* **Texte fourni**:
* * * * * * * * *

Mais c'est une réalité puisque je ne trouve pas de méthodologie valide pour baliser mes gestes. On a beau dire que la Commission scolaire Esthern Township machin a hissé ses élèves dans les palmarès avec le développement des TICS, je ne vois pas encore les canaux de partage de compétences qui permettent de faire avancer ceux qui s'y mettent un peu partout. Avec ces nouveaux outils, nous devenons tous des pionniers malgré nous.

Bon, j'ose à peine penser à ceux qui, parmi nous, peinent encore à ouvrir des mails... Il y en a! Ils n'ont aucune chance dans ce dédale de pièges incommensurable!

Mais honnêtement, je suis venu à l'enseignement pour son côté expérimental qui allume mon esprit et là, je suis servi!

* * * * * * * * *

* **Liste des données**:

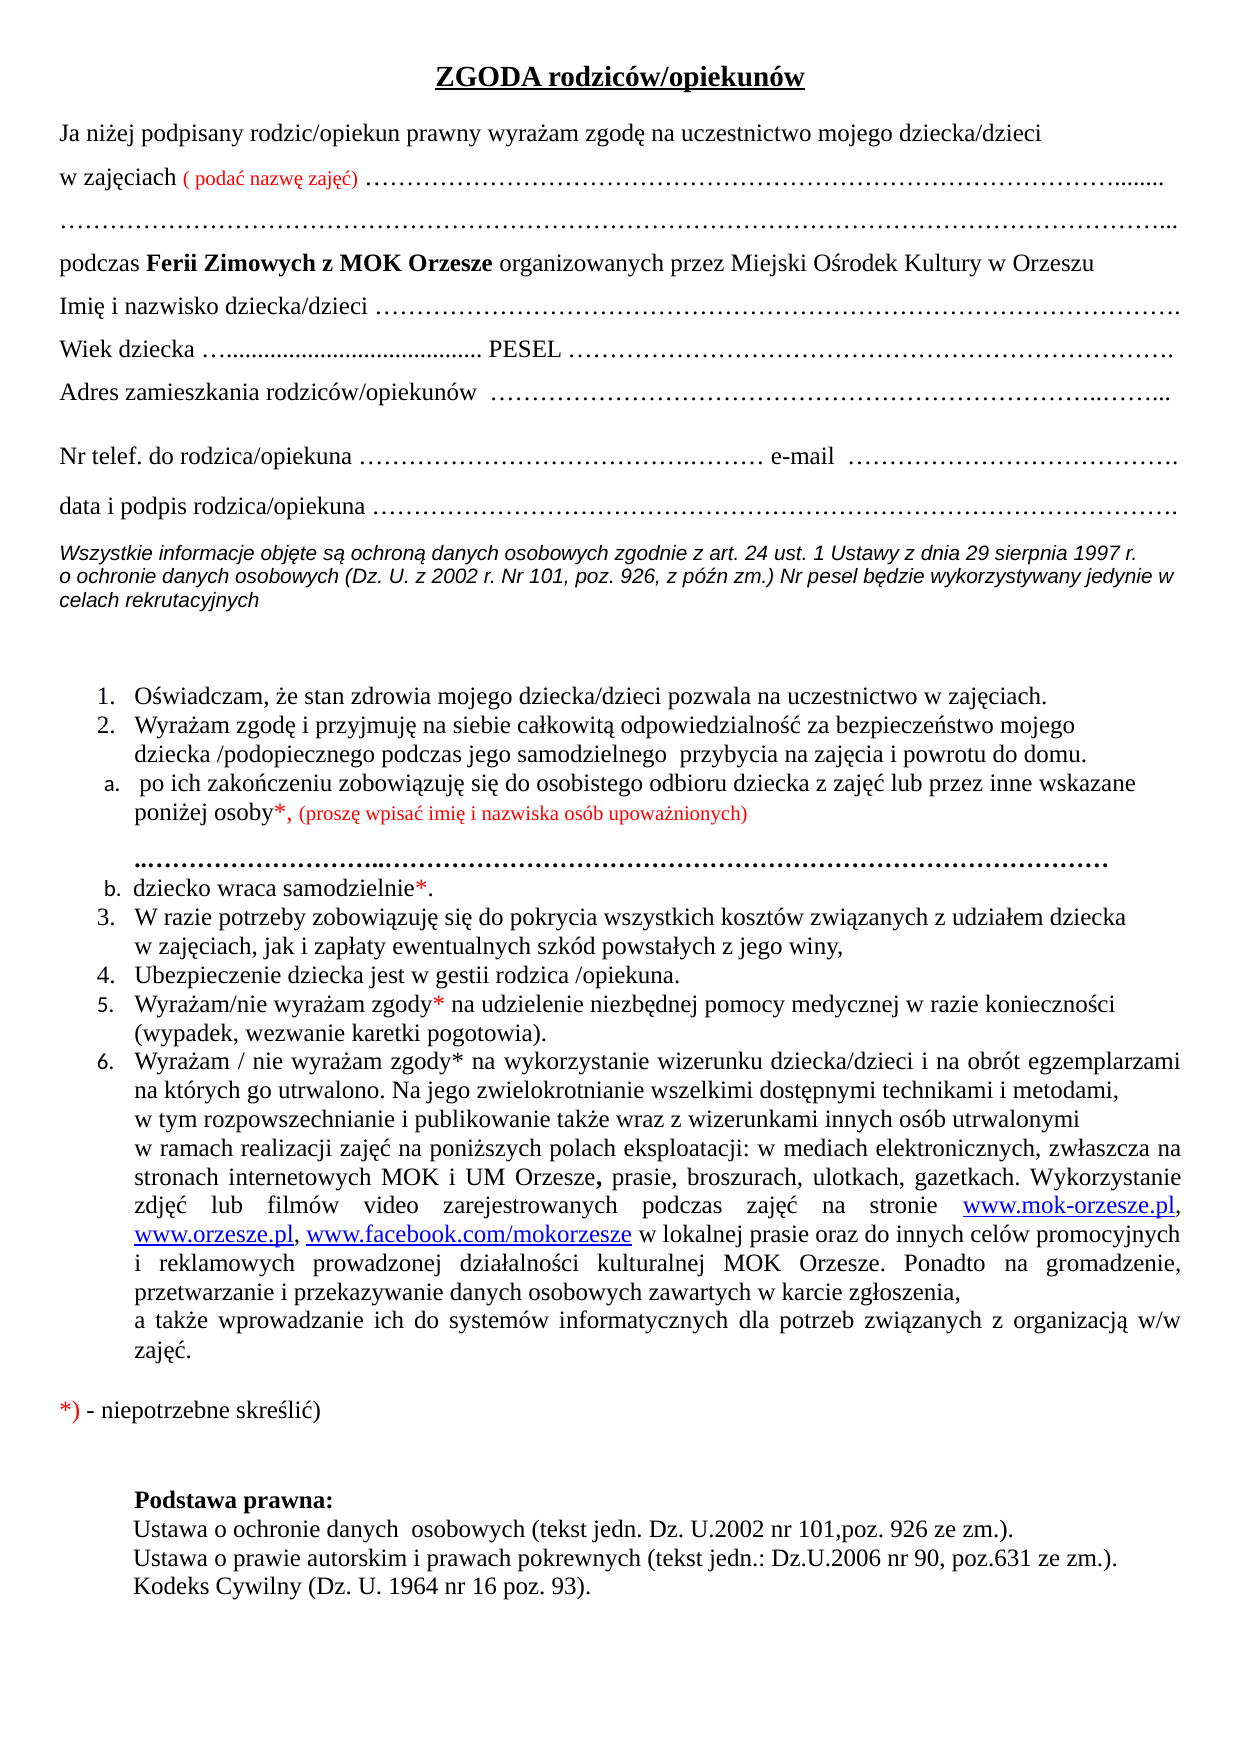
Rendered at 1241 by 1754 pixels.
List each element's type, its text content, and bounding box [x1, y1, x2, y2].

text Wszystkie informacje objęte są ochroną danych osobowych zgodnie z art. 24 ust. 1 Ustawy z dnia 29 sierpnia 1997 r. [59, 540, 1181, 564]
text Ustawa o prawie autorskim i prawach pokrewnych (tekst jedn.: Dz.U.2006 nr 90, poz.631 ze zm.). [133, 1543, 1181, 1571]
text Kodeks Cywilny (Dz. U. 1964 nr 16 poz. 93). [133, 1571, 1181, 1600]
text Imię i nazwisko dziecka/dzieci ……………………………………………………………………………………. [59, 291, 1181, 320]
text podczas Ferii Zimowych z MOK Orzesze organizowanych przez Miejski Ośrodek Kultury w Orzeszu [59, 248, 1181, 277]
list Oświadczam, że stan zdrowia mojego dziecka/dzieci pozwala na uczestnictwo w zajęciach. [97, 681, 1181, 710]
list w tym rozpowszechnianie i publikowanie także wraz z wizerunkami innych osób utrwalonymi [134, 1104, 1181, 1133]
text Adres zamieszkania rodziców/opiekunów ………………………………………………………………..……... [59, 377, 1181, 406]
list poniżej osoby*, (proszę wpisać imię i nazwiska osób upoważnionych) [134, 797, 1181, 825]
list w zajęciach, jak i zapłaty ewentualnych szkód powstałych z jego winy, [134, 931, 1181, 960]
text ZGODA rodziców/opiekunów [59, 59, 1181, 93]
text o ochronie danych osobowych (Dz. U. z 2002 r. Nr 101, poz. 926, z późn zm.) Nr pesel będzie wykorzystywany jedynie w celach rekrutacyjnych [59, 564, 1181, 612]
list w ramach realizacji zajęć na poniższych polach eksploatacji: w mediach elektronicznych, zwłaszcza na stronach internetowych MOK i UM Orzesze, prasie, broszurach, ulotkach, gazetkach. Wykorzystanie zdjęć lub filmów video zarejestrowanych podczas zajęć na stronie www.mok-orzesze.pl, www.orzesze.pl, www.facebook.com/mokorzesze w lokalnej prasie oraz do innych celów promocyjnych i reklamowych prowadzonej działalności kulturalnej MOK Orzesze. Ponadto na gromadzenie, przetwarzanie i przekazywanie danych osobowych zawartych w karcie zgłoszenia, [134, 1133, 1181, 1306]
text Ustawa o ochronie danych osobowych (tekst jedn. Dz. U.2002 nr 101,poz. 926 ze zm.). [133, 1514, 1181, 1543]
list dziecko wraca samodzielnie*. [103, 873, 1181, 902]
list Wyrażam / nie wyrażam zgody* na wykorzystanie wizerunku dziecka/dzieci i na obrót egzemplarzami na których go utrwalono. Na jego zwielokrotnianie wszelkimi dostępnymi technikami i metodami, [97, 1046, 1181, 1104]
text data i podpis rodzica/opiekuna ……………………………………………………………………………………. [59, 491, 1181, 519]
list ..………………………..…………………………………………………………………………… [134, 844, 1181, 873]
text Podstawa prawna: [134, 1485, 1181, 1514]
text Ja niżej podpisany rodzic/opiekun prawny wyrażam zgodę na uczestnictwo mojego dziecka/dzieci [59, 118, 1181, 147]
list po ich zakończeniu zobowiązuję się do osobistego odbioru dziecka z zajęć lub przez inne wskazane [103, 768, 1181, 797]
list Ubezpieczenie dziecka jest w gestii rodzica /opiekuna. [97, 960, 1181, 989]
text ……………………………………………………………………………………………………………………... [59, 205, 1181, 233]
text *) - niepotrzebne skreślić) [59, 1395, 1181, 1424]
list W razie potrzeby zobowiązuję się do pokrycia wszystkich kosztów związanych z udziałem dziecka [97, 902, 1181, 931]
text Wiek dziecka …......................................... PESEL ………………………………………………………………. [59, 334, 1181, 363]
list Wyrażam/nie wyrażam zgody* na udzielenie niezbędnej pomocy medycznej w razie konieczności (wypadek, wezwanie karetki pogotowia). [97, 989, 1181, 1046]
text w zajęciach ( podać nazwę zajęć) ………………………………………………………………………………........ [59, 162, 1181, 190]
list Wyrażam zgodę i przyjmuję na siebie całkowitą odpowiedzialność za bezpieczeństwo mojego dziecka /podopiecznego podczas jego samodzielnego przybycia na zajęcia i powrotu do domu. [97, 710, 1181, 768]
text Nr telef. do rodzica/opiekuna ………………………………….……… e-mail …………………………………. [59, 441, 1181, 470]
list a także wprowadzanie ich do systemów informatycznych dla potrzeb związanych z organizacją w/w zajęć. [134, 1306, 1181, 1365]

* * * * * * * * *

* **La consigne**: D'après le texte fourni, qu'est-ce qui a attiré vers l'enseignement la personne qui écrit ? Répondez en une phrase, s'il vous plaît.

* **Corrigé de l'exercice**: Son côté expérimental, qui lui allume l'esprit.